The study was supported by RTOG Grant U10 CA21661 and CCOP Grant U10 CA37422 from NCI & Bristol-Myers Squibb.
Discussant: Possible Other Relevant Factors
The Discussant for the study, Andrea Bezjak, MD, Professor of Radiation Oncology and Chair of the Department of Thoracic Radiation Oncology at the University of Toronto, pointed to the very clear survival difference between the two arms in RTOG 0617 in favor of the lower-dose arm, which starts very early and persists. She also noted that the standard-dose arm exceeded expectations when the sample sizes were calculated.
“The expectation was 17 months median survival, when in actual fact the 60 Gy arm had more than 21 months median survival, which is really excellent. So when we talk about this study, rather than discussing why the higher-dose arm wasn't better than the lower-dose, we should ask how we in clinical practice can achieve the excellent results with the 60 Gy plus chemotherapy plus or minus cetuximab.”
Bezjak asked several questions about other factors that could have affected outcomes. For example, fewer patients in the 74 Gy arm were able to be included the analysis at 12 months, because many of them had died by that time. Also, patients in the 60 Gy arm were getting worse at 12 months, whereas those surviving in the 74 Gy arm were getting better. She said she would like to see the trial outcome index data integrating this with the quality-of-life data.
This was the secondary analysis, Bezjak said, and is really a hypothesis-generating analysis, suggesting that patients with IMRT have fewer symptoms or additional concerns, especially at the 12 months point. However, IMRT was not selected at random, it was more likely to be performed in Stage IIIb patients.

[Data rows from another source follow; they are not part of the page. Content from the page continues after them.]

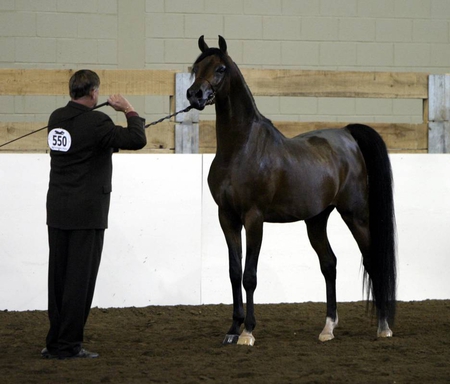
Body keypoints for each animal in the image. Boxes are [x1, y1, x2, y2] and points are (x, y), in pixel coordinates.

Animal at [187, 36, 398, 346]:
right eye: (196, 67)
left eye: (220, 68)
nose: (194, 95)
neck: (240, 149)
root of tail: (348, 135)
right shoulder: (226, 217)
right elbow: (234, 272)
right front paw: (233, 329)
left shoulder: (254, 219)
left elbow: (250, 275)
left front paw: (248, 332)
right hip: (317, 220)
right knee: (329, 264)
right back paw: (328, 328)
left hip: (355, 214)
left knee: (372, 261)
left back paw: (383, 327)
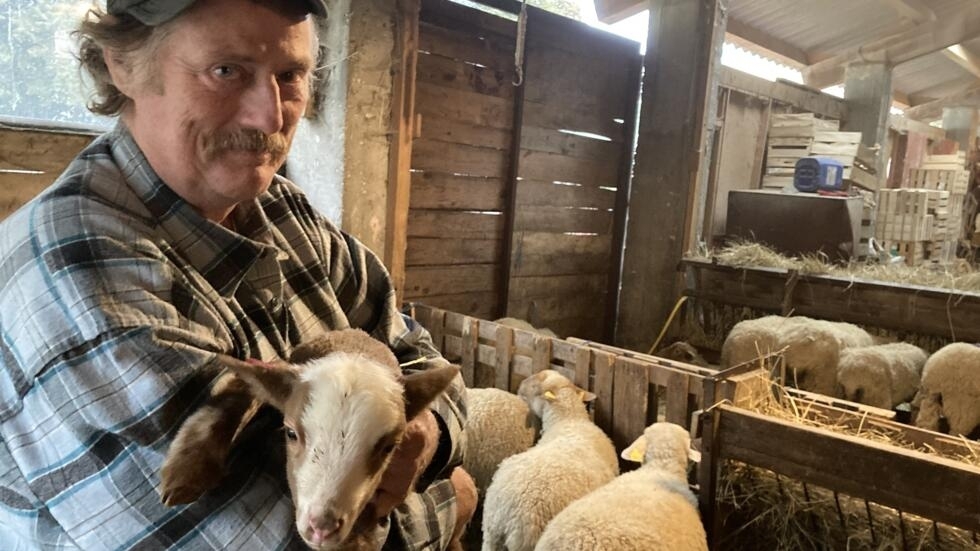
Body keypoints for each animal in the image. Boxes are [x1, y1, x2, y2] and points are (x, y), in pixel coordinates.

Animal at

“When the results of the two arms are compared by radiation technique, the results at three months were almost identical, but the 12-month comparisons were quite different,” she said. “To me, that suggests there is an interplay within tumor volume, dose, and technique that may influence outcome, and I wonder whether these differences are actually due to pneumonitis. In the toxicity assessment there was no comment about pneumonitis being different.”
She also wondered whether cardiac sparing with IMRT may lead to some kind of a quality-of-life or symptom benefit.

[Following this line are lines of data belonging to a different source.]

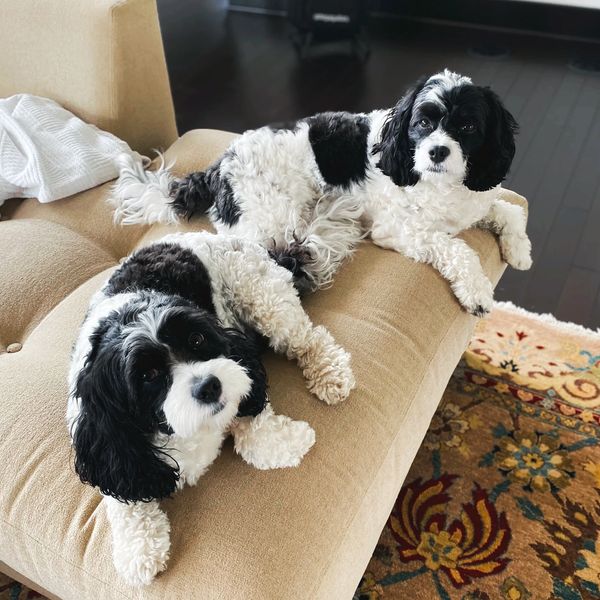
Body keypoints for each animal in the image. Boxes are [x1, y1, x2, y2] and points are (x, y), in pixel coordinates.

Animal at [67, 231, 354, 584]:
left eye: (197, 340)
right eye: (148, 375)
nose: (209, 386)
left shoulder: (241, 368)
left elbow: (254, 431)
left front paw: (295, 440)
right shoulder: (112, 450)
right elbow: (127, 501)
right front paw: (138, 552)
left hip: (263, 299)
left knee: (307, 337)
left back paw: (331, 374)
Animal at [110, 69, 532, 314]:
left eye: (468, 127)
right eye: (423, 123)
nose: (438, 151)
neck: (441, 184)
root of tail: (218, 167)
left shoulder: (475, 197)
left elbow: (508, 209)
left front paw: (519, 249)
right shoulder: (399, 230)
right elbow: (456, 248)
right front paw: (477, 291)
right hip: (275, 221)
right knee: (281, 261)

Nevertheless, Bezjak said, she thought the study conclusions were “fair enough” and were supported by the analyses.
“The take-home message is that the optimal dose of radiation for patients with Stage III NSCLC is not known. This study is very important, but it does not mean that dose escalation beyond 60 Gy is not to be considered or pursued. Quality-of-life data are prognostic for overall survival, which has been shown in many studies, and I think this study is definitely a reminder for doing quality-of-life assessment and stratifying by baseline.”
Provides More Evidence
Asked for his opinion for this article, Christopher A. Barker, MD, Assistant Attending Radiation Oncologist at Memorial Sloan-Kettering Cancer Center, commented via email that the study gives more evidence that “patient-reported health-related quality-of-life assessments are tools that can provide important information about patients participating in research studies. The data clearly showed an association between health-related quality of life and survival,” he said.
“However, the reason that patients with inferior health-related quality of life have inferior survival is still unclear. Previous studies have suggested that patients with more advanced medical comorbidities often have inferior health-related quality of life, and my suspicion is that health-related quality of life is associated with factors that lead to poor outcomes.”